Texte à lire
# # # # #
Le refus concomitant de l’item13 qui prône les valeurs de coopération semble cohérent. (Il ne s’agit pas ici de retomber dans une opposition manichéenne droite/gauche : nous savons bien qu’une partie de la gauche est tentée par cette solution qui aurait le mérite de la clarté et permettrait un parcours scolaire moins douloureux aux élèves « prédestinés » à une sélection précoce. Il est néanmoins intéressant de voir réaffirmé le refus de ce que d’aucuns voudraient faire passer pour une fatalité.)
On peut noter également le cas de l’item 19. Alors qu’un relatif consensus se dégage des choix positifs entre Robert Hue, Noël Mamère et Jean-Pierre Chevènement, (items 16 +17), l’item 19 apparaît en négatif pour Jean-Pierre Chevènement et en positif pour Robert Hue : la question de la « culture commune », de la redéfinition des savoirs révèle des oppositions de fond. En filigrane nous pouvons y lire d’un côté l’attachement à l’élitisme républicain pour qui le maintien d’un haut niveau d’exigence pour tous se satisferait de la forme scolaire héritée de la tradition des lycées ; de l’autre côté, la nécessité de repenser les savoirs et leurs modes de transmission en prenant mieux en compte les élèves.
# # # # #
Objectifs
1) Les affirmations suivantes concordent-elles avec le texte sur l'école ? Pour chacune, répondez par oui ou par non et citez les mots décisifs du texte.
(a) Robert Hue, Noël Mamère et Jean-Pierre Chevènement présentent un relatif consensus dans leurs choix positifs.
(b) L'item 19 apparaît en positif pour Jean-Pierre Chevènement.
(c) L'item 13 prône les valeurs de compétition.
2) Poursuivez le texte sur l'école à partir de sa dernière phrase.

Matériel fourni
# # # # #
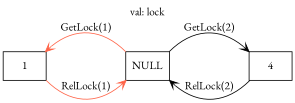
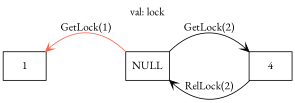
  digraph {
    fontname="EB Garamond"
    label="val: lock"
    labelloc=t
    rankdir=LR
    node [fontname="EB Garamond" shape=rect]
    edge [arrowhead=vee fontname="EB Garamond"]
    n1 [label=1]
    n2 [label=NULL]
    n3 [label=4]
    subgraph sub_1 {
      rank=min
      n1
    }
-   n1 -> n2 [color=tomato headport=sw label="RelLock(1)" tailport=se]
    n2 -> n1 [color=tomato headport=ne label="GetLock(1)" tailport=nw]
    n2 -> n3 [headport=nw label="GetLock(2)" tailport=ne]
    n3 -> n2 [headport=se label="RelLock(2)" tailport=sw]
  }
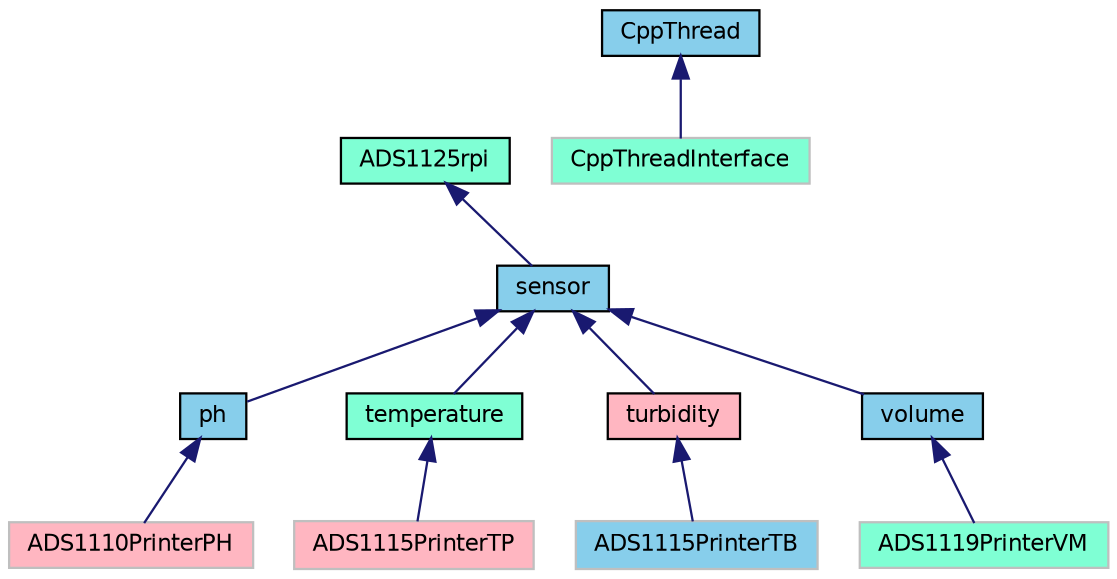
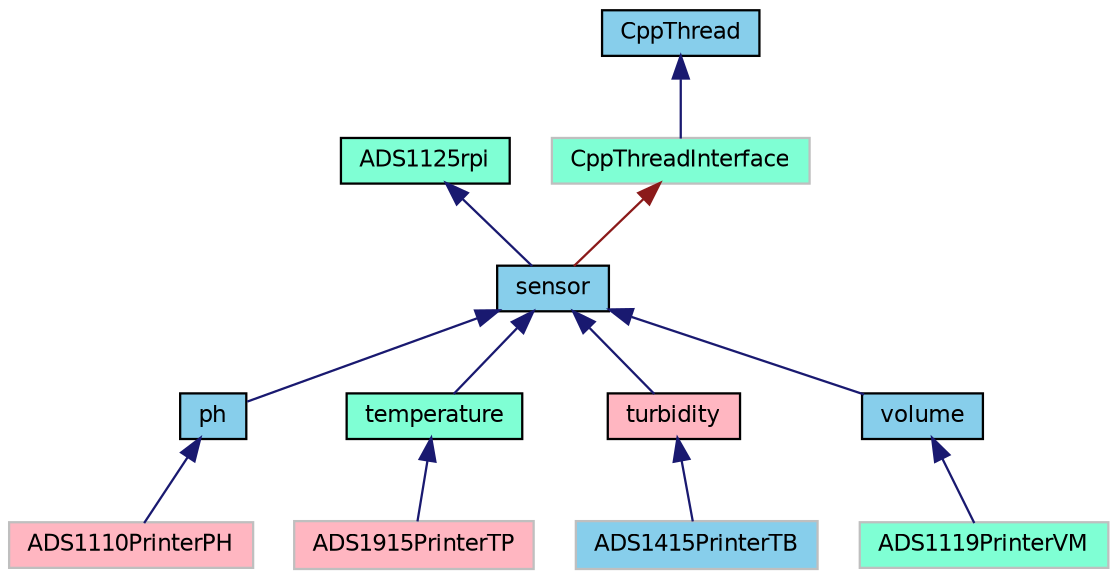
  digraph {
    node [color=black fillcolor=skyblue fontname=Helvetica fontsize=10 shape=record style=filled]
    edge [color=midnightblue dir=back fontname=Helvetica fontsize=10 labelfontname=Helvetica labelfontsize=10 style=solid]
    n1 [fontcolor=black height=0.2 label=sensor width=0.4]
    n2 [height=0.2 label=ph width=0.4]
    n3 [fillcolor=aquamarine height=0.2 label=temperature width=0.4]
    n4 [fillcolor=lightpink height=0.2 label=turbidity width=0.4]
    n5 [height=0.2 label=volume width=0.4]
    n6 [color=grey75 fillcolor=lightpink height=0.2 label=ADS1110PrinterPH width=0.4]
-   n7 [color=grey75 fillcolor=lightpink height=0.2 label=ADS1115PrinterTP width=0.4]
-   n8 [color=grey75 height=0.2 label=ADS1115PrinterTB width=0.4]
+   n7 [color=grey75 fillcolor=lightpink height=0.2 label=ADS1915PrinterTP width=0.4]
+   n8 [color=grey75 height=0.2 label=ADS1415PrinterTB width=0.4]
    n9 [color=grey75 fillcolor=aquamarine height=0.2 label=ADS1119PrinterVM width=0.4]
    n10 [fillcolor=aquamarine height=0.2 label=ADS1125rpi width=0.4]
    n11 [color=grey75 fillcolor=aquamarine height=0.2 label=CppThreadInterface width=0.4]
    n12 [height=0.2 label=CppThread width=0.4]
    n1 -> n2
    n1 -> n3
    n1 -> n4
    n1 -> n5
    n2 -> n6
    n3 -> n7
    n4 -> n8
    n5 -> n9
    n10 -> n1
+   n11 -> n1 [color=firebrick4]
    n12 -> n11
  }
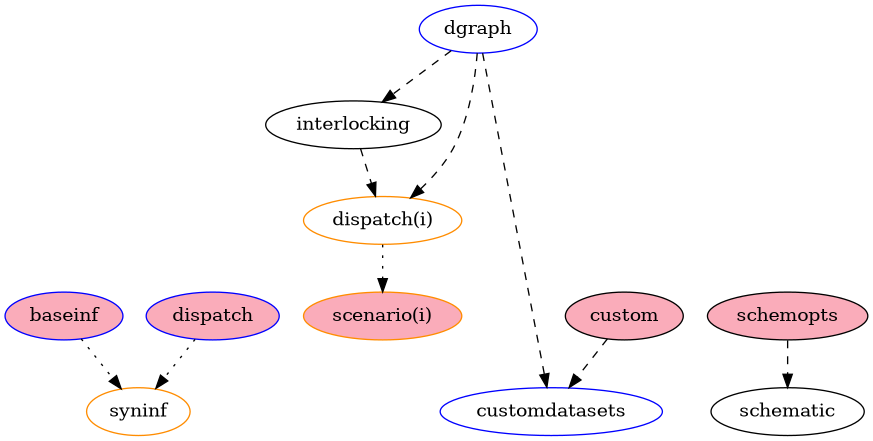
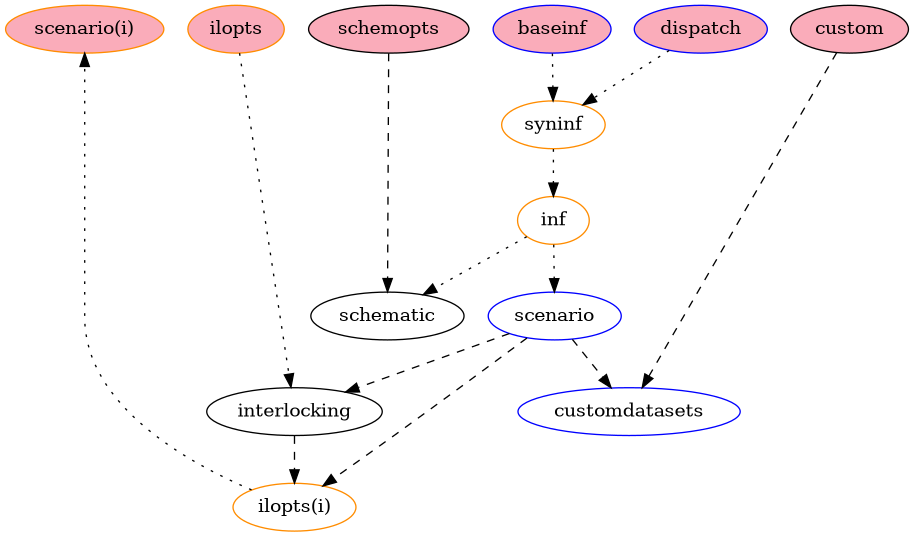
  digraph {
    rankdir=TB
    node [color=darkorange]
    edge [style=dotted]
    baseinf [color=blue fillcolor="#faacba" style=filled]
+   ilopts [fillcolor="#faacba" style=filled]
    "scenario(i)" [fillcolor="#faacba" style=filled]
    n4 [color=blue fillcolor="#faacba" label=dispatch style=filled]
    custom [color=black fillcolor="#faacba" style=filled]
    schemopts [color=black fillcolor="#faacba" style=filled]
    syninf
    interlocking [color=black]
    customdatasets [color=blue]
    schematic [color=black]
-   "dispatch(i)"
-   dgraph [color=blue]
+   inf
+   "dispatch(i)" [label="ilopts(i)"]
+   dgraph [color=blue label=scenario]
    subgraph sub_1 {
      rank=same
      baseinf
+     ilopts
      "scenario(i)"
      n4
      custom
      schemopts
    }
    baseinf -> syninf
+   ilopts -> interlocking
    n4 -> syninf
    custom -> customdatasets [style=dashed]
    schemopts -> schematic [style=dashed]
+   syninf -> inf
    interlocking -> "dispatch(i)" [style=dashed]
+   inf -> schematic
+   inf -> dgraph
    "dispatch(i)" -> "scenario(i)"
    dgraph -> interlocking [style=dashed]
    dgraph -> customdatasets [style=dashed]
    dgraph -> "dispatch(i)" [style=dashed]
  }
# # # # #
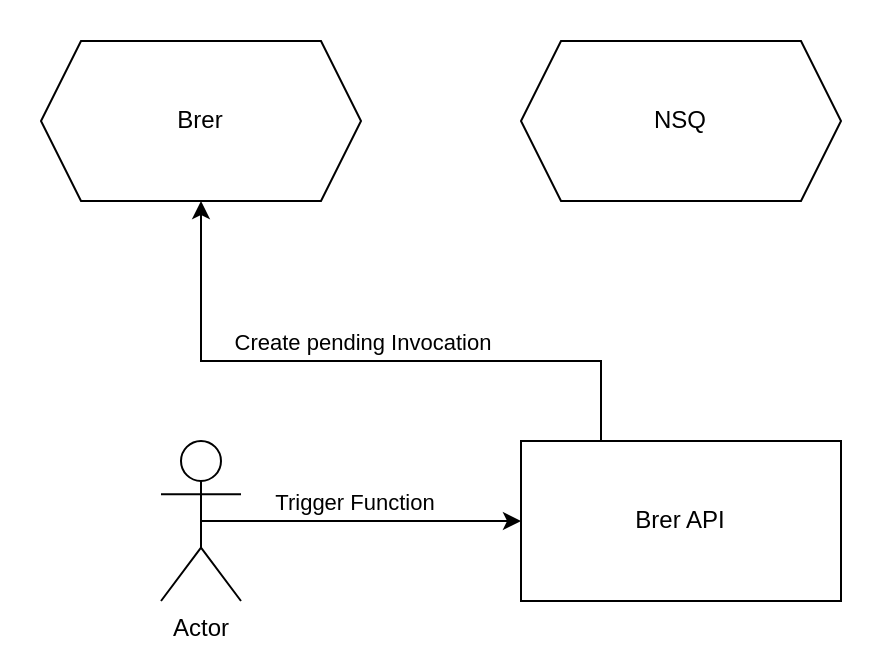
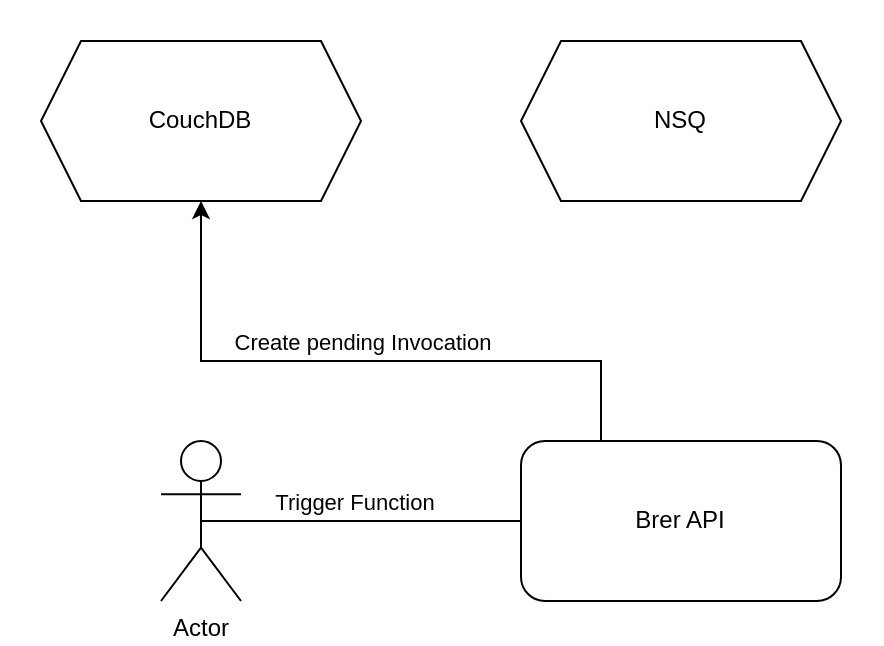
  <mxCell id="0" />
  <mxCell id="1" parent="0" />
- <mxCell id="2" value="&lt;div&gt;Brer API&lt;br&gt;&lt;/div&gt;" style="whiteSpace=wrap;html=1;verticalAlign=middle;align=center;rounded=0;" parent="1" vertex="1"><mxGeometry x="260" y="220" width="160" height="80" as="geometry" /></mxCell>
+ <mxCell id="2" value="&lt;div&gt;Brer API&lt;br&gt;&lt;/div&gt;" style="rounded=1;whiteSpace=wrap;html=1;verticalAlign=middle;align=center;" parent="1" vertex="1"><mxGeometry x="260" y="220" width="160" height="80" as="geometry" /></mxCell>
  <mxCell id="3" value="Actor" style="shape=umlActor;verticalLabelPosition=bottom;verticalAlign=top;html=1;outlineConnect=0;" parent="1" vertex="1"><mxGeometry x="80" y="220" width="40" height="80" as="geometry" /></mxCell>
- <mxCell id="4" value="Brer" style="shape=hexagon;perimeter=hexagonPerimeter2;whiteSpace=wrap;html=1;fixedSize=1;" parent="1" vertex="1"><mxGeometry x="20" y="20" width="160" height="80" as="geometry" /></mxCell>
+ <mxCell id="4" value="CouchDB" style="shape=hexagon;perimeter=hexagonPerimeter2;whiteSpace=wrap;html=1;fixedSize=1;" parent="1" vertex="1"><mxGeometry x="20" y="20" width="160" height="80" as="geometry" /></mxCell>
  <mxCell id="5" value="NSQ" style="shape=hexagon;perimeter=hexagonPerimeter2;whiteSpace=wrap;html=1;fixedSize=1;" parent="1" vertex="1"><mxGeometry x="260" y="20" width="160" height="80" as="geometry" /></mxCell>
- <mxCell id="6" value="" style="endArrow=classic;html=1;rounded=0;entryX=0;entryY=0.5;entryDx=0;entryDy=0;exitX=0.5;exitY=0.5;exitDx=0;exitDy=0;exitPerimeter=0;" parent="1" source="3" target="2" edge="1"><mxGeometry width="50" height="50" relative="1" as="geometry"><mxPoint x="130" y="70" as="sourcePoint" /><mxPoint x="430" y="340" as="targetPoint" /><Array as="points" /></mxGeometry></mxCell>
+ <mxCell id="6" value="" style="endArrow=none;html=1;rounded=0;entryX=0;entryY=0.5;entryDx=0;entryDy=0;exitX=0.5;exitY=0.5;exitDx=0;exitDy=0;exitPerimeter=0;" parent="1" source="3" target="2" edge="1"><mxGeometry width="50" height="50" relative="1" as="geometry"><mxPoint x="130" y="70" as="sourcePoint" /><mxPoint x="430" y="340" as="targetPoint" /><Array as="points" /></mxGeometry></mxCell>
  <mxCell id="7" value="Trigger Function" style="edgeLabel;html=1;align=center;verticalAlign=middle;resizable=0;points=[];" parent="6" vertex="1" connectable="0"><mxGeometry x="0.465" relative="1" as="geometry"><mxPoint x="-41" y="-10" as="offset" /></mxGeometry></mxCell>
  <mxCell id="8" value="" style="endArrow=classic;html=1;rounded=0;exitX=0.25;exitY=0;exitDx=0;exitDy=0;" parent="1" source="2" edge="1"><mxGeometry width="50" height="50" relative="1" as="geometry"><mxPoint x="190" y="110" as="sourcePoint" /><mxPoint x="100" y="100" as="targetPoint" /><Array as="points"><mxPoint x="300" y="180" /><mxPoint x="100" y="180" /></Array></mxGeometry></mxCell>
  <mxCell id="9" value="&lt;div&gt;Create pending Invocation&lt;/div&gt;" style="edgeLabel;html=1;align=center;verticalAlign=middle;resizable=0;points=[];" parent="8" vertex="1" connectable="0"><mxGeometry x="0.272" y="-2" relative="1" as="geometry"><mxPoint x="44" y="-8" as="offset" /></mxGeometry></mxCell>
# # # # #
Réponses
1)
(a) Oui : « un relatif consensus se dégage des choix positifs entre Robert Hue, Noël Mamère et Jean-Pierre Chevènement ».
(b) Non : « l’item 19 apparaît en négatif pour Jean-Pierre Chevènement ».
(c) Non : « l’item13 qui prône les valeurs de coopération ».

2)
Jacques Chirac quant à lui, critique le collège unique revu et corrigé par Jack Lang, en ce qu’il serait « uniformisant » même dans sa volonté de diversifier les parcours et les options, dès lors que cette volonté s’applique « de la même façon uniforme pour tous ». Tout en conservant « un but unique », le collège doit donc « offrir des modalités pédagogiques adaptées et personnalisées ».
On avoue ne pas saisir clairement ce qui différencie lesdites modalités de celles préconisées par Lionel Jospin : « enseignement plus individualisé, travaux par petits groupes », ou « palette d’enseignements plus large, intégrant en particulier une ouverture à la culture technologique »… sauf que les dernières sont plus précisément déclinées que les premières…

3. Fonctions de l’enseignant

La troisième série d’items concernant le métier d’enseignant fait apparaître des réponses assez disparates et parfois déconcertantes.
L’item 25 « L’école a besoin de professeurs centrés sur la transmission des savoirs » rallie les voix conjuguées de Jean-Pierre Chevènement et de Noël Mamère et est au contraire refusé par Alain Madelin, lequel en accord pour le coup avec Robert Hue qui privilégie l’item 24 nous montre un enseignant dont la pédagogie est centré sur l’élève, « entraîneur », « motivateur »…
L’item 29 qui désigne l’autorité du professeur comme fondement même des possibilités d’apprentissage des élèves recueille l’approbation de Jean-Pierre Chevènement, de Robert Hue et de Jacques Chirac (un des seuls items que Jacques Chirac a pris en compte, ce qui lui donne un poids particulier).
Les lignes de frontière sont floues et illustrent bien la situation incertaine de l’enseignant, pris entre de multiples injonctions, de multiples images, parfois trompeuses.
Les qualités attendues du professeur « libéral » (dynamisme, esprit d’initiative, autonomie, attention à l’élève considéré dans sa singularité) ne seraient pas reniées par le professeur « crapiste ».
Les valeurs sous-jacentes qui donnent sens à leurs pratiques ne sont perceptibles que dans le projet global de société qu’ils défendent.


Quelles mesures urgentes ? Quel chantier prioritaire ?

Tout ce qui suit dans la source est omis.